My buddy Dan asked me the other day, and I paraphrase, "How many of these albums that you're critiquing are you actually buying, because I've spent at least 50 bucks on music in the past month, and I don't know if I can keep it up. I'm enjoying it though."
The answer --- almost all of it. As I have aged (shut up, you're young too), art has become more important to me, and supporting it has become more important to me. What a lot of people don't understand, is that I don't buy music to put artists in fancy cars --- I do it to encourage the artists to make a next album. Say you're in a band and you release an album. You press 100,000 copies of the thing, and 37 copies sell. Are you going to make a next album? Nope, because you're going to be too busy
flipping burgers to pay off the 99,963 albums you pressed and didn't sell.
The only way to get a next album, a tour, a new single, whatever out of an artist you love, is to
buy their album right now. Putting their name in your Facebook profile under "Favorite Music" or telling your friends that you give them "
mad props" isn't going to be enough to encourage them. I have tried to pay my rent with mad props before --- not recommended.
Think of an album like this --- ~5 guys work on it for 2 years. How much dough do you pull in in a year? Multiply that by 5, then multiply that by 2 (also known as multiplying by 10, but my sister reads this blog and I didn't want to confuse her) and write the number down on a piece of paper. The part of the work that they sell to the consumer, you, costs $9.99. For something 5 people (usually twice that, production) worked on for 2 years. Think about it,
think think about it.
I have a buck or two to spare, and when I think about what's important to me, music ranks in the top 10. When you think about how much money it is, try and compare it to something you spend just as much money on but don't love --- e.g. toll roads or dry-cleaning. What are you going to remember 5 years from now?

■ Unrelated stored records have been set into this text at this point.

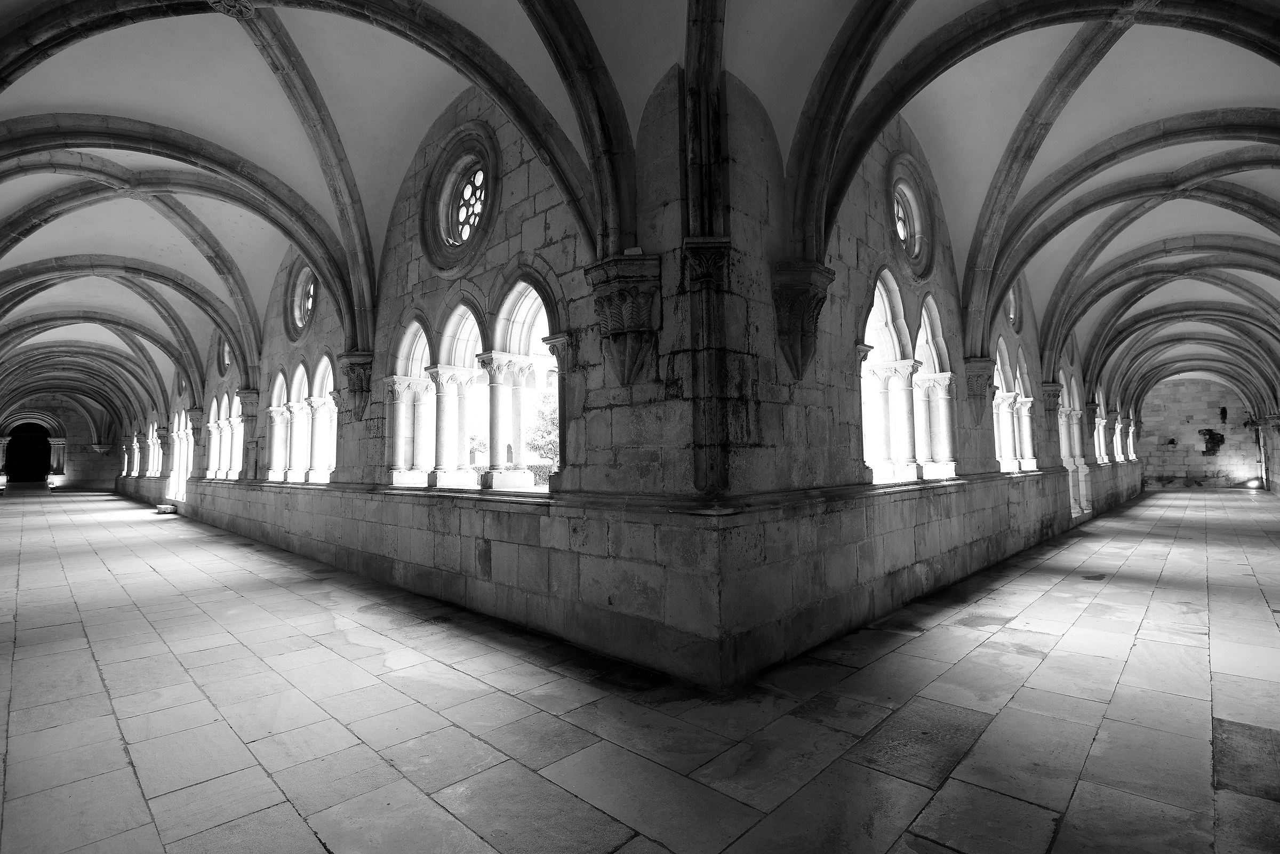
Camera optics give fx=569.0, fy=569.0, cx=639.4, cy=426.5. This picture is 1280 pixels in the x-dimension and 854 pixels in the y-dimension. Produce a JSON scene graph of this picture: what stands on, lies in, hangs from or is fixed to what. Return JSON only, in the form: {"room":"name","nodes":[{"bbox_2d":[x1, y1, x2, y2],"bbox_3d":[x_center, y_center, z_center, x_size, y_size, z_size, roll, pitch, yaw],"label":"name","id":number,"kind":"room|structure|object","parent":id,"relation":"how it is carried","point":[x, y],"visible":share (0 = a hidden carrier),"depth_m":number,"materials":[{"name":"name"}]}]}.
{"room":"place of worship","nodes":[
{"label":"place of worship","id":0,"kind":"room"},
{"bbox_2d":[0,396,125,492],"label":"end wall","id":1,"kind":"structure","parent":0,"point":[76,469],"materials":[{"name":"stone"}]},
{"bbox_2d":[3,420,52,482],"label":"doorway","id":2,"kind":"object","parent":1,"relation":"in","point":[16,449],"visible":0.85,"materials":[{"name":"black"}]},
{"bbox_2d":[122,61,740,692],"bbox_3d":[-6.750,-0.826,10.694,19.363,6.135,0.393,-4,-5,43],"label":"stone wall","id":3,"kind":"structure","parent":0,"point":[549,250],"depth_m":5.05,"materials":[{"name":"grey stone"}]},
{"bbox_2d":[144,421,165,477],"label":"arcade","id":4,"kind":"structure","parent":3,"relation":"in","point":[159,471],"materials":[{"name":"stone"}]},
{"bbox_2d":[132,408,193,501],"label":"arcade","id":5,"kind":"object","parent":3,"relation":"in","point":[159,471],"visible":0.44,"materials":[{"name":"white stone"}]},
{"bbox_2d":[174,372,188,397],"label":"round window","id":6,"kind":"structure","parent":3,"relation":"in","point":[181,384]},
{"bbox_2d":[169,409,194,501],"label":"arcade","id":7,"kind":"structure","parent":3,"relation":"in","point":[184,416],"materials":[{"name":"white stone"}]},
{"bbox_2d":[216,334,234,374],"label":"round window","id":8,"kind":"structure","parent":3,"relation":"in","point":[226,359],"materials":[{"name":"glass"}]},
{"bbox_2d":[206,390,245,479],"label":"arched window","id":9,"kind":"structure","parent":3,"relation":"in","point":[226,397],"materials":[{"name":"white stone"}]},
{"bbox_2d":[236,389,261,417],"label":"corbel","id":10,"kind":"object","parent":3,"relation":"attached to","point":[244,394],"visible":0.73,"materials":[{"name":"stone"}]},
{"bbox_2d":[283,262,319,341],"bbox_3d":[-5.722,-2.121,9.740,1.297,1.472,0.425,-4,-5,43],"label":"round window","id":11,"kind":"structure","parent":3,"relation":"in","point":[296,314],"depth_m":9.85,"materials":[{"name":"glass"}]},
{"bbox_2d":[264,354,339,484],"bbox_3d":[-5.796,-0.056,9.939,3.654,2.082,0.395,-4,-5,43],"label":"arched window","id":12,"kind":"structure","parent":3,"relation":"in","point":[301,369],"depth_m":9.92,"materials":[{"name":"white stone"}]},
{"bbox_2d":[336,351,374,420],"bbox_3d":[-3.874,-0.520,7.774,0.443,0.943,0.403,-4,-5,43],"label":"corbel","id":13,"kind":"object","parent":3,"relation":"attached to","point":[361,382],"visible":0.91,"depth_m":7.69,"materials":[{"name":"stone"}]},
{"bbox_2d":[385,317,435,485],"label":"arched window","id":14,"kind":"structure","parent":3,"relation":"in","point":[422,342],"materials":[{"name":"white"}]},
{"bbox_2d":[421,124,498,272],"bbox_3d":[-2.029,-2.520,6.488,1.331,1.656,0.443,-4,-5,43],"label":"round window","id":15,"kind":"structure","parent":3,"relation":"in","point":[454,235],"depth_m":6.52,"materials":[{"name":"glass"}]},
{"bbox_2d":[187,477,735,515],"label":"stone ledge","id":16,"kind":"object","parent":3,"relation":"attached to","point":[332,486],"visible":0.75,"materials":[{"name":"stone"}]},
{"bbox_2d":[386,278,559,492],"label":"arched window","id":17,"kind":"structure","parent":3,"relation":"in","point":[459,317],"depth_m":6.14,"materials":[{"name":"white stone"}]},
{"bbox_2d":[584,253,663,386],"bbox_3d":[-0.113,-0.744,4.267,0.584,0.972,0.460,-4,-5,43],"label":"corbel","id":18,"kind":"object","parent":3,"relation":"attached to","point":[632,304],"visible":0.98,"depth_m":4.19,"materials":[{"name":"stone"}]},
{"bbox_2d":[0,0,1279,441],"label":"vaulted ceiling","id":19,"kind":"structure","parent":0,"point":[828,38],"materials":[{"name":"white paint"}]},
{"bbox_2d":[0,481,1279,853],"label":"stone floor","id":20,"kind":"structure","parent":0,"point":[449,678],"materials":[{"name":"grey stone"}]},
{"bbox_2d":[154,502,178,514],"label":"stone block","id":21,"kind":"object","parent":20,"relation":"on","point":[166,509],"visible":0.93,"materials":[{"name":"white stone"}]},
{"bbox_2d":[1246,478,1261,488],"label":"floor light","id":22,"kind":"object","parent":20,"relation":"on","point":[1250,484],"visible":0.97,"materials":[{"name":"white"}]},
{"bbox_2d":[708,78,1138,690],"bbox_3d":[6.429,-0.658,9.885,0.327,5.370,16.235,-4,-5,43],"label":"right wall","id":23,"kind":"structure","parent":0,"point":[863,247],"depth_m":4.91,"materials":[{"name":"grey stone"}]},
{"bbox_2d":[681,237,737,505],"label":"stone column","id":24,"kind":"object","parent":23,"relation":"attached to","point":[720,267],"visible":0.95,"depth_m":3.75,"materials":[{"name":"stone"}]},
{"bbox_2d":[770,259,834,381],"bbox_3d":[1.231,-0.761,4.385,0.426,0.910,0.424,-4,-5,43],"label":"stone corbel","id":25,"kind":"object","parent":23,"relation":"attached to","point":[795,332],"visible":0.98,"depth_m":4.32,"materials":[{"name":"stone"}]},
{"bbox_2d":[859,272,957,484],"bbox_3d":[2.885,-0.478,6.358,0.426,2.188,2.544,-4,-5,43],"label":"arched window","id":26,"kind":"structure","parent":23,"relation":"in","point":[897,292],"depth_m":6.37,"materials":[{"name":"white stone"}]},
{"bbox_2d":[885,154,935,280],"bbox_3d":[3.156,-2.368,6.710,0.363,1.432,1.170,-4,-5,43],"label":"round window","id":27,"kind":"structure","parent":23,"relation":"in","point":[910,250],"depth_m":6.77,"materials":[{"name":"glass"}]},
{"bbox_2d":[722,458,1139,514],"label":"stone ledge","id":28,"kind":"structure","parent":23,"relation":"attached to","point":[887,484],"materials":[{"name":"grey stone"}]},
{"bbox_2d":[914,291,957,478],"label":"arched window","id":29,"kind":"structure","parent":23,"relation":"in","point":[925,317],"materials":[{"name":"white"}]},
{"bbox_2d":[962,355,997,419],"bbox_3d":[4.708,-0.487,7.894,0.423,0.921,0.327,-4,-5,43],"label":"corbel","id":30,"kind":"object","parent":23,"relation":"attached to","point":[983,392],"visible":0.83,"depth_m":7.82,"materials":[{"name":"stone"}]},
{"bbox_2d":[1003,286,1023,329],"bbox_3d":[6.376,-2.203,9.839,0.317,1.194,1.023,-4,-5,43],"label":"round window","id":31,"kind":"structure","parent":23,"relation":"in","point":[1013,314],"depth_m":9.98,"materials":[{"name":"glass"}]},
{"bbox_2d":[993,341,1037,472],"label":"arched window","id":32,"kind":"structure","parent":23,"relation":"in","point":[1003,352],"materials":[{"name":"white stone"}]},
{"bbox_2d":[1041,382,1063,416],"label":"corbel","id":33,"kind":"object","parent":23,"relation":"attached to","point":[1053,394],"visible":0.67,"depth_m":11.29,"materials":[{"name":"stone"}]},
{"bbox_2d":[1057,369,1091,517],"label":"doorway","id":34,"kind":"object","parent":23,"relation":"in","point":[1076,444],"visible":0.41,"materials":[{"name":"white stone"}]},
{"bbox_2d":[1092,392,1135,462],"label":"arcade","id":35,"kind":"object","parent":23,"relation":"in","point":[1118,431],"visible":0.35,"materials":[{"name":"stone"}]},
{"bbox_2d":[1133,377,1263,487],"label":"end wall","id":36,"kind":"structure","parent":0,"point":[1170,474],"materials":[{"name":"stone"}]},
{"bbox_2d":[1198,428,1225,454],"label":"wall hole","id":37,"kind":"object","parent":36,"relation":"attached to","point":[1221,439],"visible":0.85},
{"bbox_2d":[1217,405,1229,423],"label":"wall hole","id":38,"kind":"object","parent":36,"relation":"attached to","point":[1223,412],"visible":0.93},
{"bbox_2d":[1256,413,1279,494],"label":"far right wall","id":39,"kind":"structure","parent":0,"point":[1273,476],"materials":[{"name":"grey stone"}]},
{"label":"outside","id":40,"kind":"structure","parent":0,"visible":0},
{"label":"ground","id":41,"kind":"structure","parent":40,"visible":0},
{"bbox_2d":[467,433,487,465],"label":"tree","id":42,"kind":"object","parent":41,"relation":"on","point":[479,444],"visible":0.3,"materials":[{"name":"grey plant"}]},
{"bbox_2d":[526,388,559,469],"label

Also, artists change over time --- imagine if Aerosmith had called it quits after "Toys in the Attic," before you were born. The most exciting thing about music to me is the dynamicism (please don't Google that, I used it improperly) --- how subject matter changes and how the writing changes --- how many times have you seen an artist come out with a head-bobbin' album full of love songs, then drop a brooding masterpiece of break-up songs 2 years later? I've seen it a lot, and I love it. You get the point --- [/soapbox].